== DATASET RECORDS
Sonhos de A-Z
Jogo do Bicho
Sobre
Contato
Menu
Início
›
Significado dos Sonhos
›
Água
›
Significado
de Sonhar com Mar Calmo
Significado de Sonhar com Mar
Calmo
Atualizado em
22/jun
====
* [WHAT YOU NEED TO DO]:
Retype every line of the items above, keeping the same wording, spelling, symbols, and line breaks.

* [PROBLEM SOLUTION]:
Sonhos de A-Z
Jogo do Bicho
Sobre
Contato
Menu
Início
›
Significado dos Sonhos
›
Água
›
Significado
de Sonhar com Mar Calmo
Significado de Sonhar com Mar
Calmo
Atualizado em
22/jun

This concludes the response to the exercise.